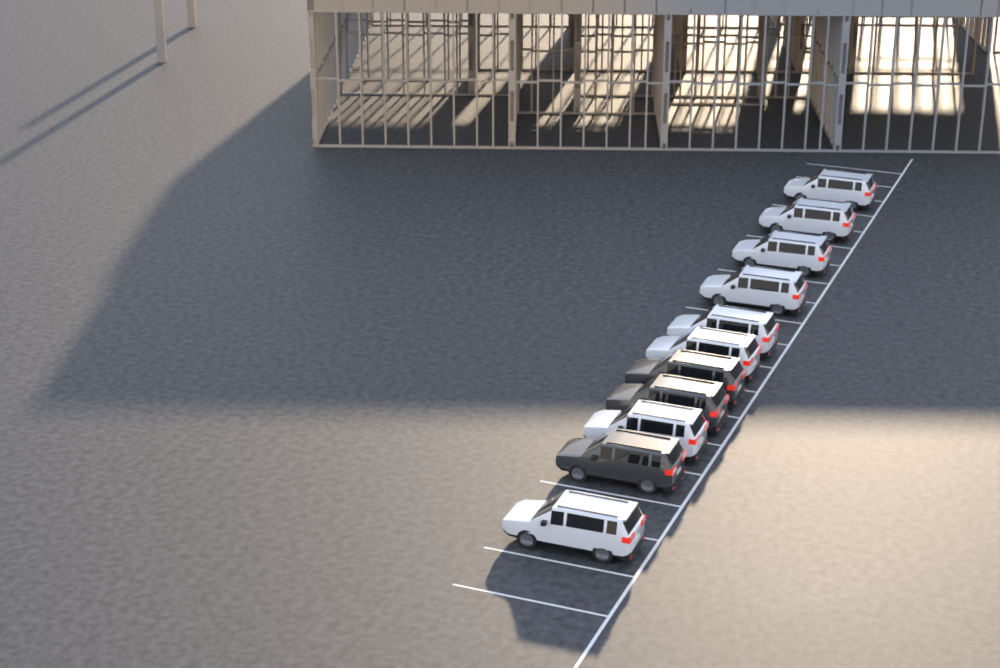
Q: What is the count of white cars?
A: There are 8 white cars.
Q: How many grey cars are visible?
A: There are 3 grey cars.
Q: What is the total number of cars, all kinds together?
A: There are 11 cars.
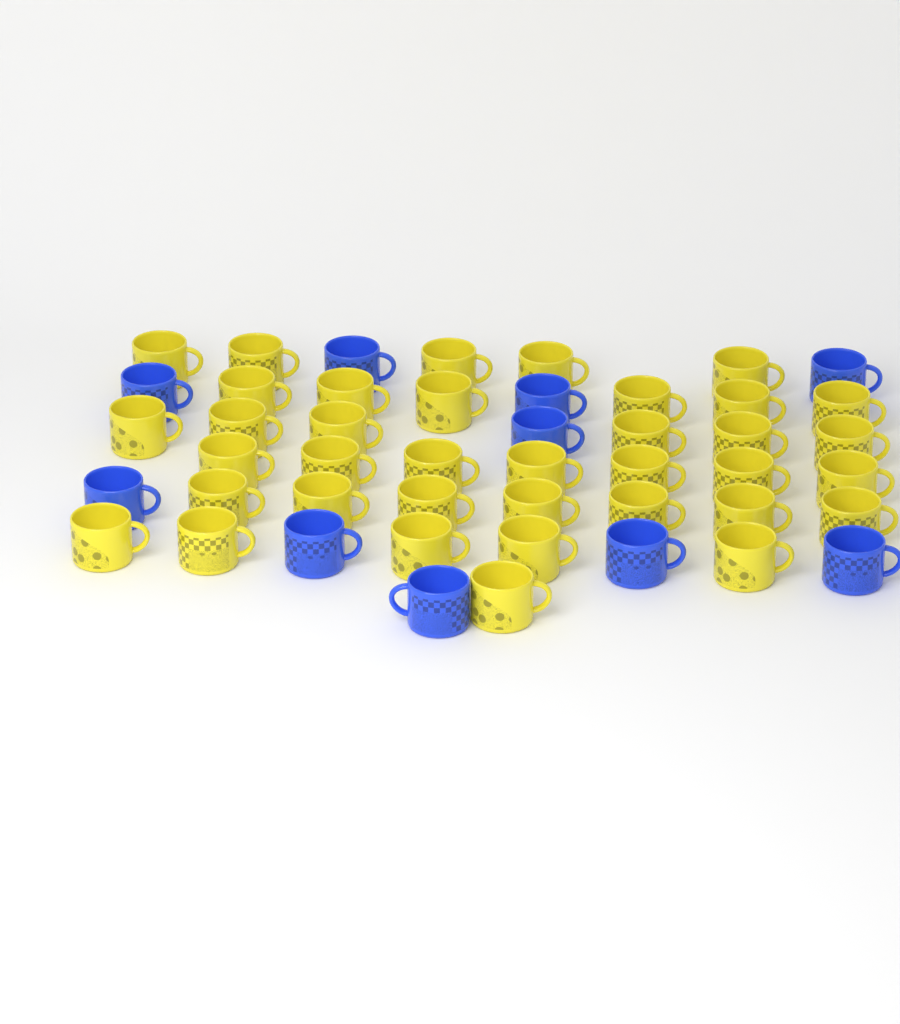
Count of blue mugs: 10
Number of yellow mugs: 37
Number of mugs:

▶ TO DO:
Write out the listing above verbatim, line by line, omitting both pictures.

▶ TASK ANSWER:
Q: What is the count of white cars?
A: There are 8 white cars.
Q: How many grey cars are visible?
A: There are 3 grey cars.
Q: What is the total number of cars, all kinds together?
A: There are 11 cars.
Count of blue mugs: 10
Number of yellow mugs: 37
Number of mugs:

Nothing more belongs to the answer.